- Stated problem A
Extract the passage of the article on seniors and debt collection starting at "Most states have" and ending at "dangerous to seniors.", copying it word for word.

Seniors, Debt Collection and the Statute of Limitations

Seniors, Debt Collection and the Statute of Limitations

Seniors are often pursued by debt collection firms.  Banks sell delinquent accounts to collection agencies and private debt collection law firms for pennies on the dollar.  These firms make money when the debt is paid.  The credit laws are not well-known and these firms are very sophisticated.  They are not much of a match for unsophisticated senior consumers.  They receive mail and telephone calls from collection firms who often use stern statements and sometimes harassment to get them to pay.  Their knowledge is limited and they fear being taken to court so they often attempt to pay off the debt.  Seniors need to know their rights, what to do and what options they have.

 

Most states have statute of limitations laws.  In Florida the statute of limitations varies for different types of debts.  For written contracts such as personal loans it is five years.  For verbal contracts and revolving accounts, including credit cards, it is four years.  Afterward the debt is considered “time-barred” meaning too long of a time period has passed to make a lawsuit valid.  However there are caveats.  If a “time-barred” debt is partially paid or even promised to pay, the debt may be revived.  “Time-barred” debts can be dangerous to seniors.

- Stated problem B
Count the lines of the listing below that contain the string "markup", treating uppercase and lowercase as different, and give only the number.

- Rows
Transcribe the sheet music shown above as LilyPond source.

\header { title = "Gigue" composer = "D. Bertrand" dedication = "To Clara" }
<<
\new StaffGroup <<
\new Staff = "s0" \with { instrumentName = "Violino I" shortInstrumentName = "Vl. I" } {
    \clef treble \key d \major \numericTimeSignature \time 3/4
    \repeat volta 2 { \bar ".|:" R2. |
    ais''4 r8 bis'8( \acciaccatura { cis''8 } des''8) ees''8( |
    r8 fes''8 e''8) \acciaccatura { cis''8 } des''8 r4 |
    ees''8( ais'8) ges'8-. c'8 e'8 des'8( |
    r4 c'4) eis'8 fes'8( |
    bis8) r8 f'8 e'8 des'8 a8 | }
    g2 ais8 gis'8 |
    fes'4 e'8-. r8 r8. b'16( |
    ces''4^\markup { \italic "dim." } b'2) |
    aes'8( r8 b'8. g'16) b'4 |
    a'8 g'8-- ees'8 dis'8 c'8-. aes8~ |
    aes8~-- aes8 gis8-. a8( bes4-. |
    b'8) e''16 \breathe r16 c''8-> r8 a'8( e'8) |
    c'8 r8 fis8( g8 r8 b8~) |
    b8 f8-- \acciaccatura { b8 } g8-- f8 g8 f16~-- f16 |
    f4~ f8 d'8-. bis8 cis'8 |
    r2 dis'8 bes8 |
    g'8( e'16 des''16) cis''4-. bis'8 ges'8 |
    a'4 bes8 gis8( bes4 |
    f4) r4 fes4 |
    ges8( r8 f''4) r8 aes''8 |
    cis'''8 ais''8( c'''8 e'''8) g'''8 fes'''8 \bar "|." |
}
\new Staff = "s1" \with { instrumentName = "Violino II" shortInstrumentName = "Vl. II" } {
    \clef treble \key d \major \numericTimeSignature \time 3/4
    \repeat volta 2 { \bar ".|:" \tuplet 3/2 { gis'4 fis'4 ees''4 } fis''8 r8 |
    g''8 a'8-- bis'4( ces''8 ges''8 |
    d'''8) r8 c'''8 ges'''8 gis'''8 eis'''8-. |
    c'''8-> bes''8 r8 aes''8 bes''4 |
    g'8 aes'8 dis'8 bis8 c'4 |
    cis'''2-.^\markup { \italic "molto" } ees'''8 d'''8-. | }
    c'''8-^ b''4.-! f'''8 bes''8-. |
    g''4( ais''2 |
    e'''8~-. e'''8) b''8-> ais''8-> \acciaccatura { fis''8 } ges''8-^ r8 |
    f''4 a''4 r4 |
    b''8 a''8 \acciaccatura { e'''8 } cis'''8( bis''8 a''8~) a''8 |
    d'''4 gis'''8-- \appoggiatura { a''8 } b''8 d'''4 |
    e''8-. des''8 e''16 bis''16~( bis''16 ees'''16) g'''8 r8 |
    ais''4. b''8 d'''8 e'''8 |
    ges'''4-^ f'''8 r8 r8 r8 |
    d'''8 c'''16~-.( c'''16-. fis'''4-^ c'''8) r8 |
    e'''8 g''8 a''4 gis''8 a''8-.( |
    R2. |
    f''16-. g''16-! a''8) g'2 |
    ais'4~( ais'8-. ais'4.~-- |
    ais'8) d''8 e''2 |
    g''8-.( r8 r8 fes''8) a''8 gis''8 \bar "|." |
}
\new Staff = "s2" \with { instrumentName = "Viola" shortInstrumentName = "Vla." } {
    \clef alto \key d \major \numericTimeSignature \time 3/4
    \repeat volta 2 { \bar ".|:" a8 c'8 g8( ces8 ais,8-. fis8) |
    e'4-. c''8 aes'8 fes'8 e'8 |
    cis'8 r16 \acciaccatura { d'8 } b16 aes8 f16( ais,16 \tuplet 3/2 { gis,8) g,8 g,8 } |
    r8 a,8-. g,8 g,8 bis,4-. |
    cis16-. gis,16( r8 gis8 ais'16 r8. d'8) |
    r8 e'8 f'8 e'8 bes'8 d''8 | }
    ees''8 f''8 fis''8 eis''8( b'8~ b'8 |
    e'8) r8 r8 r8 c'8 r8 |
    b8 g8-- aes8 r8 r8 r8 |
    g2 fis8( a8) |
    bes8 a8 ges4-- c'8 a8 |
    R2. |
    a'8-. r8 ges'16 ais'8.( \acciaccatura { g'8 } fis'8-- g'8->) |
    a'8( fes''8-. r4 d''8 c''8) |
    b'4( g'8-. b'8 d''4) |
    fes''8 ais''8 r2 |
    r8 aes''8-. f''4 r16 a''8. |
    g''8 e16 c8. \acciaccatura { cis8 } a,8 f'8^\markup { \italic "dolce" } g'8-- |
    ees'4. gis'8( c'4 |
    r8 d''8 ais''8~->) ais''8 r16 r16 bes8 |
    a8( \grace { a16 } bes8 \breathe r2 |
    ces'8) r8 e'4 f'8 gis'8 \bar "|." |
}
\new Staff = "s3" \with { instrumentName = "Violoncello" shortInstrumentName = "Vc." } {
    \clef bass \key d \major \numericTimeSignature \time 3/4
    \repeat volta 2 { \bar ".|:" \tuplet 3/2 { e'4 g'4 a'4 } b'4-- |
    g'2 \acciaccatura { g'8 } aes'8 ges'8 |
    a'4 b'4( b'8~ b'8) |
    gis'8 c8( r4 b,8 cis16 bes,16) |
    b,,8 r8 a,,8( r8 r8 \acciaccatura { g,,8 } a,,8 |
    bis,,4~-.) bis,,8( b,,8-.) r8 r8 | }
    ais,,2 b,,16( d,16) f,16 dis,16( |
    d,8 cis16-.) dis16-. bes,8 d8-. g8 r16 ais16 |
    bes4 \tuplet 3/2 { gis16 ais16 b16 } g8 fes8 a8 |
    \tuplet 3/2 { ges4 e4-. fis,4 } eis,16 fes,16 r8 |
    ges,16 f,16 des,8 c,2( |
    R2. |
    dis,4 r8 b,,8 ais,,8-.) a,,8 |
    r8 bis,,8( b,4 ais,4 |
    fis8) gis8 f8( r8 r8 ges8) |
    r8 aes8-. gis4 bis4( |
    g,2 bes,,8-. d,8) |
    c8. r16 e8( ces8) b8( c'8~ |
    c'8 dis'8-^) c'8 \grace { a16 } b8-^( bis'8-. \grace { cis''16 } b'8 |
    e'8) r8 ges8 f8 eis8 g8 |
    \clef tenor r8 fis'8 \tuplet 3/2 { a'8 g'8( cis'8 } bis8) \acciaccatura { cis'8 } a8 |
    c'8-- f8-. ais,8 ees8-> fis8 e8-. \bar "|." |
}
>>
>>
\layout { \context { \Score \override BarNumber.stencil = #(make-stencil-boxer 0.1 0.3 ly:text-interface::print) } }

- Written response A
Most states have statute of limitations laws.  In Florida the statute of limitations varies for different types of debts.  For written contracts such as personal loans it is five years.  For verbal contracts and revolving accounts, including credit cards, it is four years.  Afterward the debt is considered “time-barred” meaning too long of a time period has passed to make a lawsuit valid.  However there are caveats.  If a “time-barred” debt is partially paid or even promised to pay, the debt may be revived.  “Time-barred” debts can be dangerous to seniors.

- Written response B
3